Questioning identity

I Am LGB is a four-hour performance experience inspired partly by the career of Ray Langenbach. PHOTO: KELVIN CHEW

From Thursday to Saturday, up to 100 people will enter the TheatreWorks building at 72-13 Mohamed Sultan Road at 7pm each evening and participate in a four-hour "performance experience" titled I Am LGB.

Not much is known about the work commissioned by the Singapore International Festival of Arts. It is created by a collective called the LGB Society Of Mind, which keeps its cards close to the chest.

Members include Singaporean artists Loo Zihan, Shawn Chua, Mun Wai Lee and Bani Haykal, as well as American academic and performance artist Ray Langenbach.

The creators call I Am LGB an experiment where the artists are equally in the hands of the audience since they cannot predict what the participants will do.

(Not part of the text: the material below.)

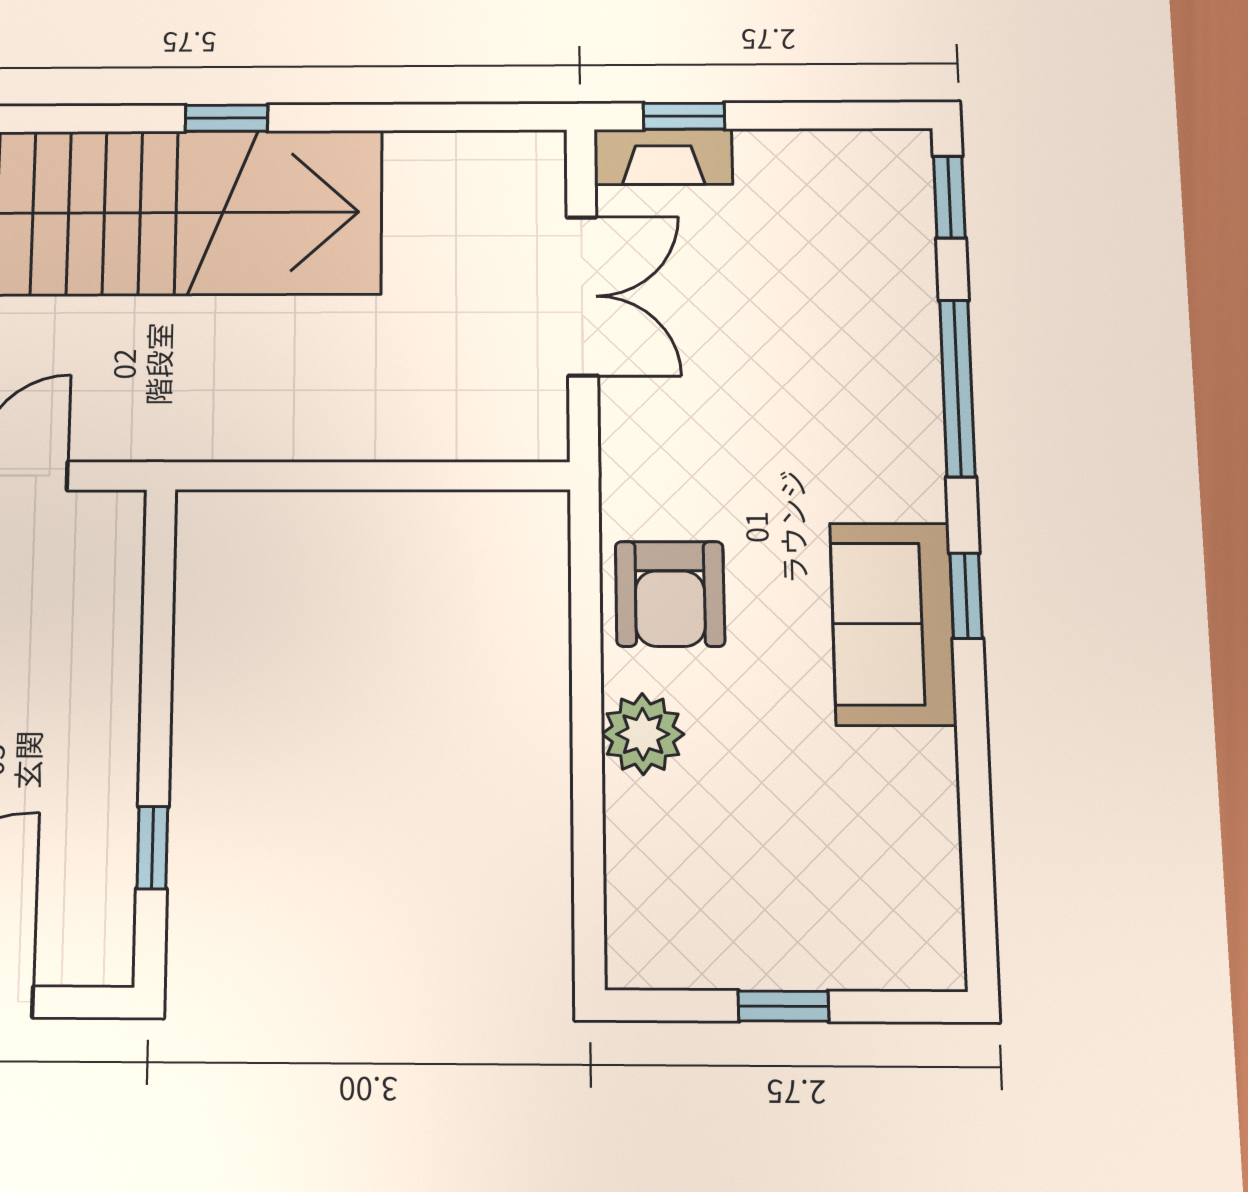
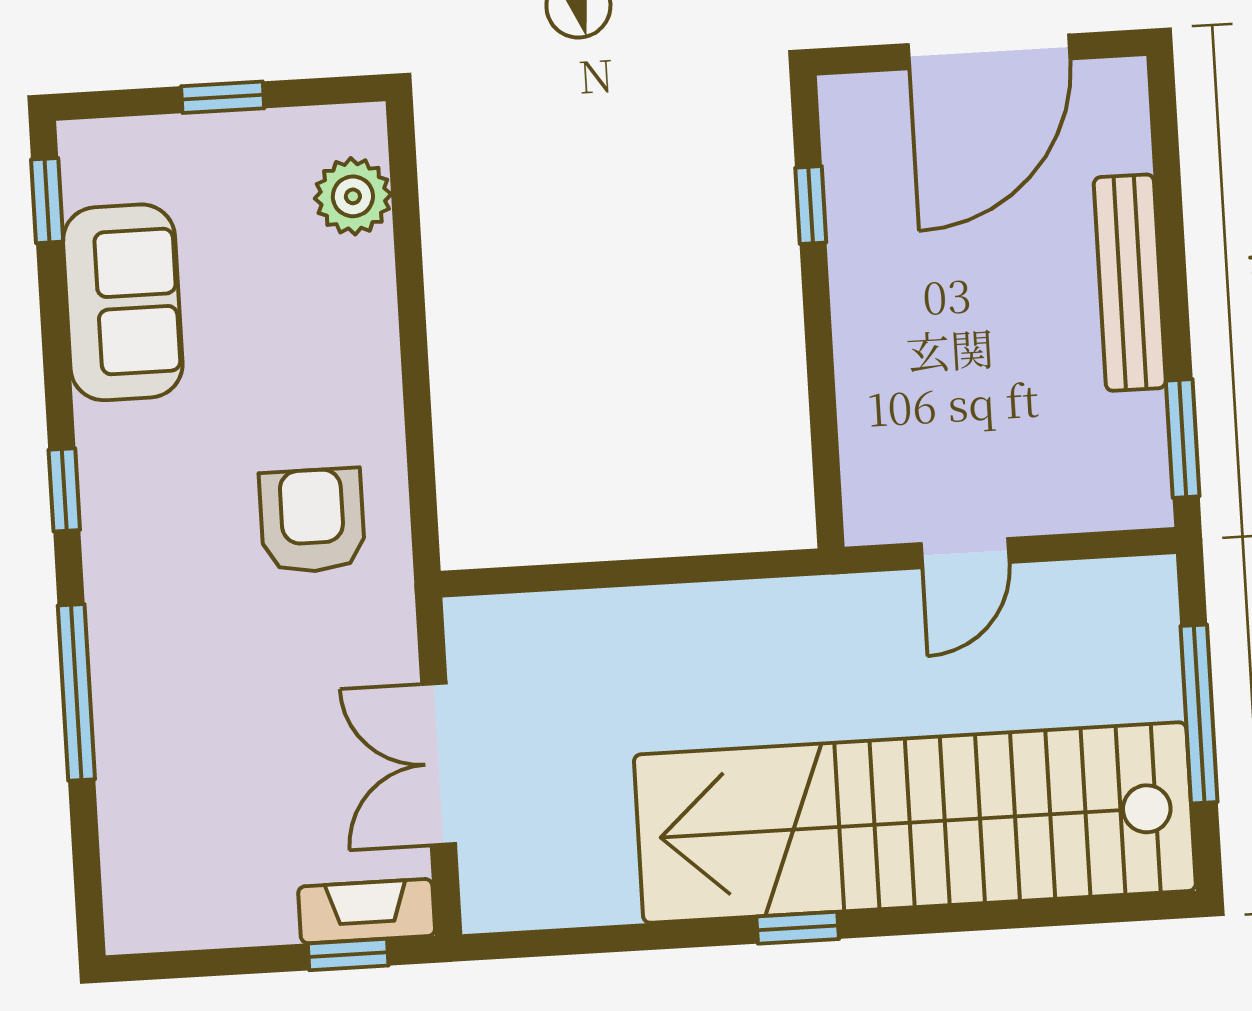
window: (949, 197) -> (47, 201), moved
armchair: (670, 594) -> (312, 521), moved
sofa: (893, 624) -> (123, 302), moved
plant: (643, 734) -> (353, 196), moved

Declining to share details during the interview, they direct the curious to the I Am LGB Facebook page where Langenbach, in a wig, presents a disturbing choice.

In the video, viewers are asked to imagine an iron room where the air is running out. Only the viewer is awake. Should he wake his sleeping peers or let them slide from sleep into oblivion?

Choices like this - a metaphor perhaps for the role of an artist in mainstream society - appear to be the engine driving the "performance experience".

Asked for more details, Loo, 32, recognises the "hunger and desire for information" but says: "We are trying to resist it because it supersedes the performance itself. In a performance that talks about the classification of information, how we present it is part of the performance.

"It's not a flippant decision," he adds. "Resistance takes strength, stamina and intention."

Loo wears a pink lab coat during the interview. The other creators wear similar coats of different colours, emphasising the experimental nature of the work. They play characters resisting state control, who may or may not be real people from the Singapore arts scene.

Langenbach, 68, wears a white lab coat. He was a key figure in performance art here during the 1990s. He left Singapore in 1998, taught in Malaysia for several years and is professor of performance art and theory at the University of the Arts Helsinki.

In Singapore, he created the fictional female artist Lan Gen Bah, who reappears in I Am LGB. He drank his own blood on stage during The Autologous Vampire, a performance about American superpower and the post-colonial landscape, in 1999.

He made a video-recording of Josef Ng's controversial 1993 performance of Brother Cane, in which Ng burnt himself with a cigarette and snipped his pubic hair while his back was turned to the audience. Langenbach's eyewitness account and the video were instrumental in Loo's 2012 restaging of that same work protesting against an anti-gay sting operation.

In 1994, while Langenbach was teaching at the National Institute of Education, he received an anonymous letter purportedly from a student demanding a boycott of his classes. This event is somehow key to I Am LGB, but Loo raises the question of whether the letter was also performance art written by Langenbach.

In reply, the artist only says: "It's a good question. It wasn't asked by the school at the time."

Loo says participants in I Am LGB have to be mobile. There are provisions for people who have some difficulty moving, but he cautions that the experience will be compromised. He adds: "We're looking for somebody who's constantly questioning the structure. Somebody who is curious."